Johnson announced there would also be “tighter” enforcement of the new rules, as the fine for not wearing a face mask will rise to £200 (about $250).

The prime minister also ripped up his push to persuade people to go back to their offices and told the public to work from home if they can.

“No British government would wish to stifle our freedoms in the ways that we have found necessary this year,” he said. “So it now falls to each of us and every one of us to remember the basics — wash our hands, cover our faces, observe social distancing and follow the rules.”

Under the new measures, pubs, bars and restaurants in England will have to close by 10 p.m. each night and must operate as table service only from Thursday.

“What we have seen from the evidence is that alas the spread of the disease does tend to happen later at night after more alcohol has been consumed,” Johnson told the U.K parliament.

Face masks will become compulsory for bar staff, shop workers, waiters and taxi drivers.

Businesses will be fined and could even be be closed if they breach the rules.

The number of people who can attend weddings will be halved, from 30 to 15.

A plan to allow small crowds to sports stadiums has been suspended.

Johnson said that the restrictions announced could remain in place for “perhaps six months.”

“For the time being, this virus is a fact of our lives, and I must tell [Parliament] and the country that our fight against it will continue,” he said.
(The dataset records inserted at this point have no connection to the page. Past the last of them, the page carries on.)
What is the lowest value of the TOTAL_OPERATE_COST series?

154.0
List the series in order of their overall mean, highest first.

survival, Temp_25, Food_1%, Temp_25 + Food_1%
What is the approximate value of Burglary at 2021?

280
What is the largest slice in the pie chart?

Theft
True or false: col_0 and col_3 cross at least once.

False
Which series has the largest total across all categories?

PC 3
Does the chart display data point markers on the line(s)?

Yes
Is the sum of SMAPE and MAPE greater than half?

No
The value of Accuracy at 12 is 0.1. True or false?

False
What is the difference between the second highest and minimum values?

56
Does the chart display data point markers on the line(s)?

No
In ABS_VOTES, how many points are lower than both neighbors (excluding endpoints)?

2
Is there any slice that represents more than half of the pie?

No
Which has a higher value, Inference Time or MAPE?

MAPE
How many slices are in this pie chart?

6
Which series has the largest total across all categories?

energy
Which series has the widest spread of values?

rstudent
The prime minister’s spokesperson said the military could be used to backfill certain police duties, such as office roles and guarding protected sites, so police officers can be out enforcing the virus response.

“This is not about providing any additional powers to the military, or them replacing the police in enforcement roles, and they will not be handing out fines. It is about freeing up more police officers,” the spokesperson said.

Johnson sad MPs will have the opportunity to debate the new coronavirus measures next week.

The opposition Labour leader, Keir Starmer, said Johnson was “right” to announce further measures. “We support those measures,” he said.